## Source document
▼
Analysis and Decision
[151] The Court has
scrutinized not only the evidence given by all of the witnesses
in this case but has also scrutinized the manner in which the
evidence was given. Often times what a witness says is not so
important as the way in which the witness gives the testimony. In
this case there can be no doubt that all of the witnesses other
than Bud Stewart, obviously preferred the position of the
Appellant to that of Mr. Stewart. This was clear from the way in
which they gave their testimony, the way in which they responded
to questions, as well as the reluctance on the part of some
witnesses to testify as forthrightly as they might have and in
their reluctance to admit facts which might have corroborated the
position taken by Bud Stewart.
[152] However, the Court
is satisfied that in spite of this preference, no witness
deliberately attempted to mislead the Court nor did any witness
deliberately testify to something which was apparently false.
That is not to say that there were not discrepancies in the
testimony as given by Bud Stewart and the testimony given by
the other witnesses. However, by and large, these discrepancies
were not major and the Court is satisfied that nothing of major
importance was affected to any extent by these discrepancies.
▲
## Listed records
▼
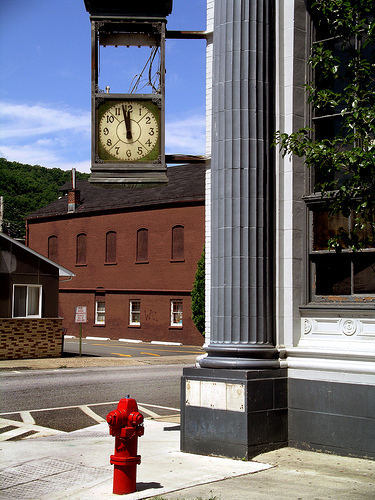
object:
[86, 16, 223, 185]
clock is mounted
▲
▼
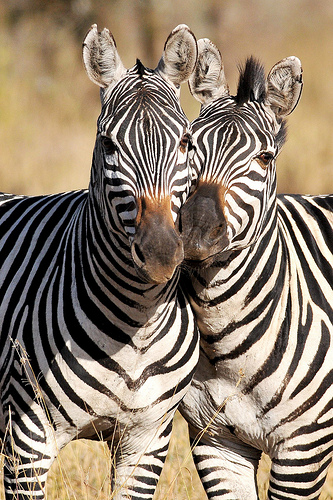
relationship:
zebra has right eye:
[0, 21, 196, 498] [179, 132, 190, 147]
▲
## Work to complete
1 – According to the court's analysis of witness testimony, how was it clear that the witnesses other than Bud Stewart preferred the Appellant's position? Answer in one to three sentences.
2 – List every sign the court's analysis of witness testimony cites as showing that the witnesses preferred the Appellant's position.
3 – Write the next part of the court's analysis of witness testimony, picking up right after its final sentence.
The listing is not needed for any of the work here.

## Task-by-task results
1 – It was clear from the way they gave their testimony and the way they responded to questions. It also showed in some witnesses' reluctance to testify as forthrightly as they might have and to admit facts that might have corroborated Bud Stewart's position.

2 –
- The way in which they gave their testimony
- The way in which they responded to questions
- The reluctance of some witnesses to testify as forthrightly as they might have
- Their reluctance to admit facts that might have corroborated Bud Stewart's position

3 –
[153] Counsel for the
Appellant took the position that the Court should not believe the
evidence of Mr. Stewart because it "was not candid or
truthful and that he had a selective memory". Further, he
asked, "why did Mr. Stewart not ask the accountant why
particulars of the GST were not included in the financial
statements? How could the Appellant and the other shareholders
know about the outstanding GST when it was not specifically set
out in the financial statement"? He further questioned Mr.
Stewart's testimony with respect to the availability of the
financial statements at the various meetings.
[154] The only matter
which gave the Court some concern was the fact that there was no
real explanation as to why the outstanding GST was not
specifically set out in the financial statements. One would have
thought that a professional accountant preparing the statements
would have segregated such amounts from other parts of the
statements and that any clear reading of the statements would
show the outstanding GST amounts. That fact has given this Court
some concern and has required the Court to look to other areas of
the evidence so that in considering the evidence cumulatively
this apparent anomaly may be resolved.
[155] Mr. Stewart did
testify that this amount was included in the accounts payable
which did not itemize the amounts and that the amounts for GST
were set out in the financial statements at Exhibit A-2, Tab 61
and that GST remittances were indicated under current
liabilities. It is also obvious from this evidence that the GST
payable amount was increasing monthly from $14,602.39 on May 31,
1991 to $47,250.22 up to January 31, 1992.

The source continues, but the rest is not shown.